Vraag 3: Hoelang nog verbergt U Uw gelaat voor mij? In de vraag zit een opklimming van emotie. David zegt hier niet anders dan dat hem aan het hart gaat hoe erg hij het vindt dat Hij Gods liefde ontbeert. Niet dat hij met zijn verstand dit zegt, maar vooral geeft hij hiermee uiting aan zijn gevoel. Zijn gevoel zegt hem dat God hem misschien wel in de steek laat. En dat gevoel gaat vervolgens weer knagen aan het verstand. De aanvechtingen komen dan naar boven. Is het niet terecht dat God ver weg is, heeft hij dit niet verdiend?

Wie goed naar deze vragen luistert en die op je laat inwerken, komt uit bij het lijden van de Here Jezus. En dan speciaal bij het lijden aan het kruis, toen onze Heiland uitriep: ‘Mijn God, mijn God, waarom hebt U Mij verlaten?’ Hoe lang verberg Gij Uw gelaat voor mij? Deze vraag heeft een wel heel diepe betekenis gekregen toen God de Vader Zijn aangezicht verborg voor Zijn Zoon. Bij de behandeling van Psalm 22 komen wij hier uitgebreid op terug.

Het ” hoe lang nog” dendert in onze oren

 “Hoelang zal ik nog plannen maken in mijn ziel, verdriet hebben in mijn hart, dag na dag? Hoelang zal mijn vijand zich nog boven mij verheffen?”   Het hoe lang nog, dendert bijna in onze oren. Dag na dag tobt het hart van David. Het leven van David is geen leven van triomfen. Integendeel. Hij vraagt naar het waarom. Waarom triomfeert de vijand over mij? David kan het niet meer bevatten.   “Zie mij aan, verhoor mij, HEERE, mijn God!  Verlicht mijn ogen, anders ontslaap ik in de dood.”   Een uitroep in grote nood. De enige hulp is bij de HEERE. Maar de nood is zo groot geworden dat David zelfs vreest voor zijn leven. Zijn ogen zijn dof geworden van de tegenslagen. Vele malen in zijn leven heeft David oog in oog gestaan met de dreiging van de dood. Hij heeft met leeuwen en beren gevochten, heeft de spottende dreiging van Goliath getrotseerd, de achtervolgingen van Saul,  het verraad van Absalom . Hij heeft vele oorlogen gevoerd tegen de vijanden van Israël. Maar nu schijnen de vijanden te overwinnen.

Wat zullen de vijanden zeggen?

 “anders zegt mijn vijand: Ik heb hem overwonnen, en verheugen mijn tegenstanders zich, wanneer ik wankel.”   De vijanden, zij loeren op het leven van David.
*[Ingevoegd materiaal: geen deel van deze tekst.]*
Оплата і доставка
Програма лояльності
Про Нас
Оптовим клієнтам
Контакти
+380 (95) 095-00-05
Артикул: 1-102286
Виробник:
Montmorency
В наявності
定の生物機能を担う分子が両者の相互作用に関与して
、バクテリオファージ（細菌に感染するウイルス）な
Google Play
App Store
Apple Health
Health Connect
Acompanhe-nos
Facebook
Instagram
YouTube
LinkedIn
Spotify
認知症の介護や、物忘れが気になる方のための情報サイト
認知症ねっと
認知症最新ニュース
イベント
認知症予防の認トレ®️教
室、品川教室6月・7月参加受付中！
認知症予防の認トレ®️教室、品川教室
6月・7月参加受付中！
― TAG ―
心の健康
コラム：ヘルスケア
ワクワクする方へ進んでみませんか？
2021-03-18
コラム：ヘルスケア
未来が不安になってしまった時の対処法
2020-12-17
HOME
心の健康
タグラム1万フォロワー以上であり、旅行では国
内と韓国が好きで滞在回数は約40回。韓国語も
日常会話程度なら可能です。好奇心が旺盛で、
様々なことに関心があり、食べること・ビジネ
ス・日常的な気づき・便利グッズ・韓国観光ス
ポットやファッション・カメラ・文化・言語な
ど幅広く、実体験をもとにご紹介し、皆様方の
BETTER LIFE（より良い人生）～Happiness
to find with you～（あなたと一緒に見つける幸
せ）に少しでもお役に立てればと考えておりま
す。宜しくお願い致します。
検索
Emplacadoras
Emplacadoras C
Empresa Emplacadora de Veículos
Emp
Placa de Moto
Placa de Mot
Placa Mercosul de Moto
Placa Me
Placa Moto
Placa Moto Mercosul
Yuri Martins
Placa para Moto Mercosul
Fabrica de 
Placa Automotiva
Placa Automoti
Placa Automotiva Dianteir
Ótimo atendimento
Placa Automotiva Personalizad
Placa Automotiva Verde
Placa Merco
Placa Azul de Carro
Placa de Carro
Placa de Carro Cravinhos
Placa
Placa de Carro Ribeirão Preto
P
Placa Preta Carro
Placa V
En David verweert zich met het gebed. In het gebed roept hij tot de levende God. De vijanden hebben het op hem gemunt omdat hij de Koning is. We zitten hier midden in het gevecht tussen de Koning van Israël en de vijanden van de Koning. De vijanden loeren op de Koning om de macht over te nemen.   “Ik echter vertrouw op Uw goedertierenheid,  mijn hart zal zich verheugen in Uw heil, ik zal voor de HEERE zingen, omdat Hij goed voor mij geweest is.”   Het einde van de psalm ziet op de verhoring van het gebed. Wederom een krachtige belijdenis van zijn geloof. Het hart van David staat in vuur en vlam omdat de Here heeft gered, redt, en zal redden. Hij moet nu wel gaan zingen van blijdschap. Blijdschap die we zo goed kennen van David. Wat een vreugde om zo dicht bij de HEERE, te leven.   Een voorrecht voor Israël om Jezus als Koning te hebben En wat een voorrecht voor Israël om zulk een Koning te hebben. Een Koning die op zijn God vertrouwt. En wat een voorrecht als de Grote Koning zich noemt: De Herder van Israël. En de dag komt dat gans Israël zal belijden: Hij heeft ons goed gedaan.